Ruth Craig, age 12, of Vineland, Ontario, Canada, for her question:

What exactly are neutrinos?

The mighty atom is invisibly small and no instrument can observe its fantastic details. However, we cannot see thunder, though we can detect it indirectly from the sound it makes. Scientists probe the atom indirectly, by studying the behavior of its energetic particles. Chemical changes reveal its shells of negative electrons. The nucleus is harder to probe. But one big mystery was solved when radioactivity introduced neutrinos.

Chemists see the atom as a positive nucleus, with shells of negative electrons ready to perform chemical changes. Nuclear physicists see the atom as a fuzzy unit of particles, pulsing in wave like energies. They traced the laws that govern numerous atomic nuclei as they break apart in natural radioactivity. Here the key word is conservation.

In ecology, conservation means saving the earth's resources by sensible recycling processes. In radioactive decay, numerous atomic nuclei break apart. But the process conserves the original matter, or mass and energy    and also obeys strict conservation laws on other levels. Or so it seemed.

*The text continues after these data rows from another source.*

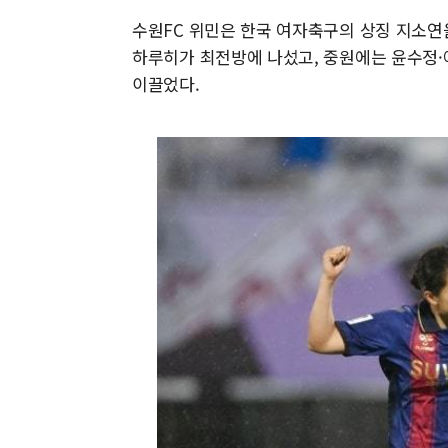
수원FC 위민은 한국 여자축구의 상징 지소연
하루히가 최전방에 나섰고, 중원에는 윤수정·
이끌었다.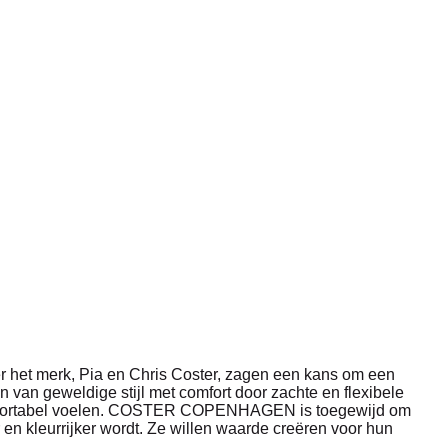
het merk, Pia en Chris Coster, zagen een kans om een ​​
n van geweldige stijl met comfort door zachte en flexibele
 comfortabel voelen. COSTER COPENHAGEN is toegewijd om
r en kleurrijker wordt. Ze willen waarde creëren voor hun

In this dynamic process, numerous nuclei shoot off various particles and energies in alpha, beta and gamma rays. In alpha and gamma rays, it was possible to measure and prove the laws of conservation. The original nuclei equaled the daughter nuclei, plus the energy emitted and the mass of the lost particles. In alpha and gamma rays, the radioactive substance balanced the books of conservation. But. some of the energy was unaccounted for in beta rays. Beta particles are high speed electrons and some had less energy than they should. Or so it seemed.

If this were true, it would upset the laws of conservation on several levels. Scientists reasoned that this was not likely. Most likely they had failed to detect something. So, in 1930, they invented the sort of particle that could balance the books. They would have detected a positive or negative charge. So the stranger must be an infinitesimal neutral particle. They called it the neutrino, the little neutral one. It was predicted that the undiscovered neutrinos shared energy with the beta electrons and whisked it away undetected.

Meantime, mighty atom smashers were invented and several other nuclear particles were discovered. In 1956, .a mighty synchrotron was used to shoot protons at a target and send showers of nuclear fragments through an iron wall, 42 feat thick. Only neutrinos could get through this barrier. They traced their activities on sensitive recording equipment    and proved that neutrinos really exist and perform as predicted.

In radioactive decay, they do indeed carry off the quota of energy to balance the books of conservation. The electron mass is very small, but physicists suspect that the neutrino has no mass at all. But every second, it whips through 186,000 miles of air or water, solid metal or empty space. The massless neutrino travels non stop through the universe at the speed of light. Only a collision with an antineutrino can disintegrate it. But this belongs in the fascinating story of antimatter.